Stated exercise —
Can you swap "locality" for "site" wherever it appears in the items below and give them back with nothing else changed?

Stored data —
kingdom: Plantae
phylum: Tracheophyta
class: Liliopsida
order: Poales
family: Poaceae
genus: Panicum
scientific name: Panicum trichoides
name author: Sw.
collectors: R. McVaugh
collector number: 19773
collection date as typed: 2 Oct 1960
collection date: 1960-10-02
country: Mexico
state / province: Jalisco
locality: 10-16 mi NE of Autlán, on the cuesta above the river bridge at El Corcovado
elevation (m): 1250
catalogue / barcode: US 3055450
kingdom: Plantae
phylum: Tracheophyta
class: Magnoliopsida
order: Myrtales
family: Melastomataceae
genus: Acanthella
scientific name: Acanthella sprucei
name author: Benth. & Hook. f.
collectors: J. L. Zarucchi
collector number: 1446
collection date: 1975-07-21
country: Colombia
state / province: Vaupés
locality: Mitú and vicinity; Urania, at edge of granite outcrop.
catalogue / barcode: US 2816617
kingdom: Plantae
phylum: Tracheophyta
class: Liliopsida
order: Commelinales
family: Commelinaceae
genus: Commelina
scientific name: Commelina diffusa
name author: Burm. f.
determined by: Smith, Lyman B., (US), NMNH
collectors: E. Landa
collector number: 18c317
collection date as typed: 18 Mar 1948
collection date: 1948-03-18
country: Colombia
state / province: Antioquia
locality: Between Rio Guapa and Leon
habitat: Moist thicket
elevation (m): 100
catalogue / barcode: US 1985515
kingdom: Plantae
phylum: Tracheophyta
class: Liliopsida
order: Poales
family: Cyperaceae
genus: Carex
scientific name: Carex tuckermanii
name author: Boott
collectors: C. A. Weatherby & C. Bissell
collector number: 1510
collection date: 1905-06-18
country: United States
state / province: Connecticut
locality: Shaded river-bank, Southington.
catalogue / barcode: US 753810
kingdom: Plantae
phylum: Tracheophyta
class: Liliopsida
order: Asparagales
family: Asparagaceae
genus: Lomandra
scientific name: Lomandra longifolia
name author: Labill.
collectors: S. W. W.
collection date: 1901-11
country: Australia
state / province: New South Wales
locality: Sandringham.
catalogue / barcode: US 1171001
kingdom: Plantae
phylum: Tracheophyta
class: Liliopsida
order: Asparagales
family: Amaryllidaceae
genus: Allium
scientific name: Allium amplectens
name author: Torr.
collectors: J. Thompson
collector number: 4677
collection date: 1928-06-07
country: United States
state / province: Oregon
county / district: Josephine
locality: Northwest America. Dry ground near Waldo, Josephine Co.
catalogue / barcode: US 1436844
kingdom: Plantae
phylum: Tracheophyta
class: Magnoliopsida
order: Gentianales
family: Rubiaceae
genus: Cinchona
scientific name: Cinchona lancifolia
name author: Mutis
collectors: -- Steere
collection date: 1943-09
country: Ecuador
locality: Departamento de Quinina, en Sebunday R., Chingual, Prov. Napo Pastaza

Expected answer —
kingdom: Plantae
phylum: Tracheophyta
class: Liliopsida
order: Poales
family: Poaceae
genus: Panicum
scientific name: Panicum trichoides
name author: Sw.
collectors: R. McVaugh
collector number: 19773
collection date as typed: 2 Oct 1960
collection date: 1960-10-02
country: Mexico
state / province: Jalisco
site: 10-16 mi NE of Autlán, on the cuesta above the river bridge at El Corcovado
elevation (m): 1250
catalogue / barcode: US 3055450
kingdom: Plantae
phylum: Tracheophyta
class: Magnoliopsida
order: Myrtales
family: Melastomataceae
genus: Acanthella
scientific name: Acanthella sprucei
name author: Benth. & Hook. f.
collectors: J. L. Zarucchi
collector number: 1446
collection date: 1975-07-21
country: Colombia
state / province: Vaupés
site: Mitú and vicinity; Urania, at edge of granite outcrop.
catalogue / barcode: US 2816617
kingdom: Plantae
phylum: Tracheophyta
class: Liliopsida
order: Commelinales
family: Commelinaceae
genus: Commelina
scientific name: Commelina diffusa
name author: Burm. f.
determined by: Smith, Lyman B., (US), NMNH
collectors: E. Landa
collector number: 18c317
collection date as typed: 18 Mar 1948
collection date: 1948-03-18
country: Colombia
state / province: Antioquia
site: Between Rio Guapa and Leon
habitat: Moist thicket
elevation (m): 100
catalogue / barcode: US 1985515
kingdom: Plantae
phylum: Tracheophyta
class: Liliopsida
order: Poales
family: Cyperaceae
genus: Carex
scientific name: Carex tuckermanii
name author: Boott
collectors: C. A. Weatherby & C. Bissell
collector number: 1510
collection date: 1905-06-18
country: United States
state / province: Connecticut
site: Shaded river-bank, Southington.
catalogue / barcode: US 753810
kingdom: Plantae
phylum: Tracheophyta
class: Liliopsida
order: Asparagales
family: Asparagaceae
genus: Lomandra
scientific name: Lomandra longifolia
name author: Labill.
collectors: S. W. W.
collection date: 1901-11
country: Australia
state / province: New South Wales
site: Sandringham.
catalogue / barcode: US 1171001
kingdom: Plantae
phylum: Tracheophyta
class: Liliopsida
order: Asparagales
family: Amaryllidaceae
genus: Allium
scientific name: Allium amplectens
name author: Torr.
collectors: J. Thompson
collector number: 4677
collection date: 1928-06-07
country: United States
state / province: Oregon
county / district: Josephine
site: Northwest America. Dry ground near Waldo, Josephine Co.
catalogue / barcode: US 1436844
kingdom: Plantae
phylum: Tracheophyta
class: Magnoliopsida
order: Gentianales
family: Rubiaceae
genus: Cinchona
scientific name: Cinchona lancifolia
name author: Mutis
collectors: -- Steere
collection date: 1943-09
country: Ecuador
site: Departamento de Quinina, en Sebunday R., Chingual, Prov. Napo Pastaza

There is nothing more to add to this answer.